═══ Supplied data ═══

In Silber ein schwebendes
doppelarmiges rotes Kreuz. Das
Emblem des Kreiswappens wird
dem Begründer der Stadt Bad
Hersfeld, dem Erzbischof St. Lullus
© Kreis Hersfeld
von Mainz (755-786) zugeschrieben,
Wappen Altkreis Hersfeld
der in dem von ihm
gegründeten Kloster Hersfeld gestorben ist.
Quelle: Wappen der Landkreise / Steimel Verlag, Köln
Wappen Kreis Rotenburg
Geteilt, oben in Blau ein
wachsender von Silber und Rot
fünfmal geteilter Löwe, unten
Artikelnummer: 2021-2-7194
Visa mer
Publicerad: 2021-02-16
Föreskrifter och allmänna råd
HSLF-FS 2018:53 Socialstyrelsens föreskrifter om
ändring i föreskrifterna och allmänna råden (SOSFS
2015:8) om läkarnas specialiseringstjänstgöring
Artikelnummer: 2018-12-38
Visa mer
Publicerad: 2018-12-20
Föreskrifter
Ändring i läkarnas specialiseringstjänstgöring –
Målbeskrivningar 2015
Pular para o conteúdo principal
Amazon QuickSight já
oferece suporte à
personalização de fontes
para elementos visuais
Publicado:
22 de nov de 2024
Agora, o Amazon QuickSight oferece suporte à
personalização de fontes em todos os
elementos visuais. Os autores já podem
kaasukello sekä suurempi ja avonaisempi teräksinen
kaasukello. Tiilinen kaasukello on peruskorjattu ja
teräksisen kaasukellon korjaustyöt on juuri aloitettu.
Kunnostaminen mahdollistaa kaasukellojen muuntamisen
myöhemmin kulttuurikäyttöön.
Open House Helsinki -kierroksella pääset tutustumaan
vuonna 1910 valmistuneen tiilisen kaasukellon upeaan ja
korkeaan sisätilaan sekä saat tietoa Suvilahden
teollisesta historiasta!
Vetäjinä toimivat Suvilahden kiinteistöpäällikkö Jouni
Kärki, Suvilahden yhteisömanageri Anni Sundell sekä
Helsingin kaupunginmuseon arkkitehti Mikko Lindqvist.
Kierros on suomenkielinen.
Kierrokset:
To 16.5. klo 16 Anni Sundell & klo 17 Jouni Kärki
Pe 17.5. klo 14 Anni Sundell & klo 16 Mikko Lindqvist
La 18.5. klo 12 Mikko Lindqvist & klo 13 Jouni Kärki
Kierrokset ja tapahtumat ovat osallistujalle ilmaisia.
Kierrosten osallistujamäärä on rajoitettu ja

═══
═══ Supplied data ═══

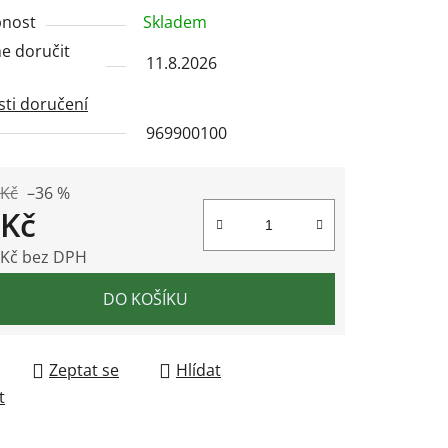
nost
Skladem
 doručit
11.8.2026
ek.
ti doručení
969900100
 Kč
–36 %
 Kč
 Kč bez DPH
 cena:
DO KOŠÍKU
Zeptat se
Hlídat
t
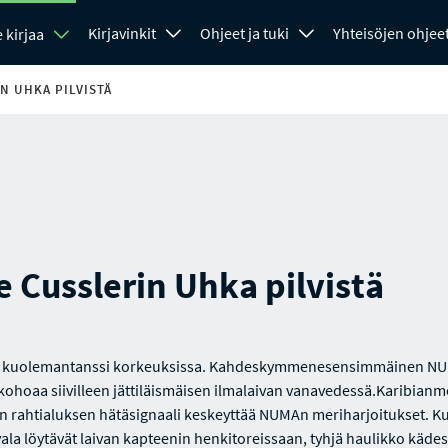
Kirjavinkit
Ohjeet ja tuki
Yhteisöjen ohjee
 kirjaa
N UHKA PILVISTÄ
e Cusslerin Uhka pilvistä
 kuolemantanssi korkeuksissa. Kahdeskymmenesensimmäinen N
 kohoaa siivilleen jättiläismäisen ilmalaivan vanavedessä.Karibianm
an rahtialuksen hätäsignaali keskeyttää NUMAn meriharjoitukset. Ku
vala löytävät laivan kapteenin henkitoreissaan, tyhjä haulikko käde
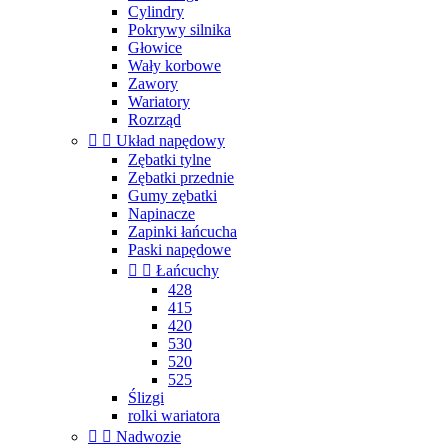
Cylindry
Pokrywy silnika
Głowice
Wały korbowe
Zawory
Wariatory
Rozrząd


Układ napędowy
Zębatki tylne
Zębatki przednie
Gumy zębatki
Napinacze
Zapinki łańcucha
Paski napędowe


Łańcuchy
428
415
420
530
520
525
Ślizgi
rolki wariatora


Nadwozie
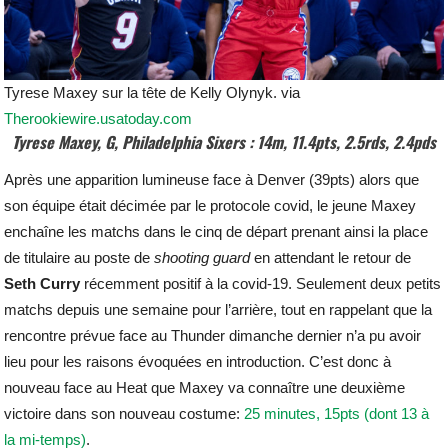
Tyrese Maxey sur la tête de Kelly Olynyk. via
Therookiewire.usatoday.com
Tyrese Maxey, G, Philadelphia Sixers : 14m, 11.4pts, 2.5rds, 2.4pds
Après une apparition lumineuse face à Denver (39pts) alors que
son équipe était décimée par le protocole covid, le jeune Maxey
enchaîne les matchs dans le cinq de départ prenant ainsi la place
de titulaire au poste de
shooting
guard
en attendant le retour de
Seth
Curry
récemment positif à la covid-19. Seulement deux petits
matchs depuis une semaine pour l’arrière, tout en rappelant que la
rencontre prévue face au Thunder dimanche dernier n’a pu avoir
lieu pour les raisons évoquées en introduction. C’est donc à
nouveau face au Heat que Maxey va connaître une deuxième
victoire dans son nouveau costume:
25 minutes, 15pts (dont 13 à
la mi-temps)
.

═══
═══ Supplied data ═══

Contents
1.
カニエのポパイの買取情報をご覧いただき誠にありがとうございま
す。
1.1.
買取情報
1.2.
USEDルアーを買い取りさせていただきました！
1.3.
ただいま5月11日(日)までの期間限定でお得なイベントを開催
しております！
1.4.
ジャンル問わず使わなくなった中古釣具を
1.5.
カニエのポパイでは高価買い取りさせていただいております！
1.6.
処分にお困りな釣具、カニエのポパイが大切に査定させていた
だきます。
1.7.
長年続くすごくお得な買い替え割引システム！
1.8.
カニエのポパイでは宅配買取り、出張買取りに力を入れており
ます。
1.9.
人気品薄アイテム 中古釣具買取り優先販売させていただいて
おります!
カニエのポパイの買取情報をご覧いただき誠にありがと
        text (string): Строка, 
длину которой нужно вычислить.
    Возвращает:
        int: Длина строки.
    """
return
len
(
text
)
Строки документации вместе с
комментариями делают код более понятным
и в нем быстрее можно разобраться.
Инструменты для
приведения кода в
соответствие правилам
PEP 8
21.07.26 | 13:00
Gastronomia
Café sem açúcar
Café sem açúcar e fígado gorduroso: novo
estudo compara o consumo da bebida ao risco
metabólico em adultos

═══

- Exercise brief
Extract, character for character, the lines between the line holding "In Silber ein schwebendes" and the line holding "gegründeten Kloster Hersfeld gestorben ist.", inclusive, and nothing else.

- Reply to the task
In Silber ein schwebendes
doppelarmiges rotes Kreuz. Das
Emblem des Kreiswappens wird
dem Begründer der Stadt Bad
Hersfeld, dem Erzbischof St. Lullus
© Kreis Hersfeld
von Mainz (755-786) zugeschrieben,
Wappen Altkreis Hersfeld
der in dem von ihm
gegründeten Kloster Hersfeld gestorben ist.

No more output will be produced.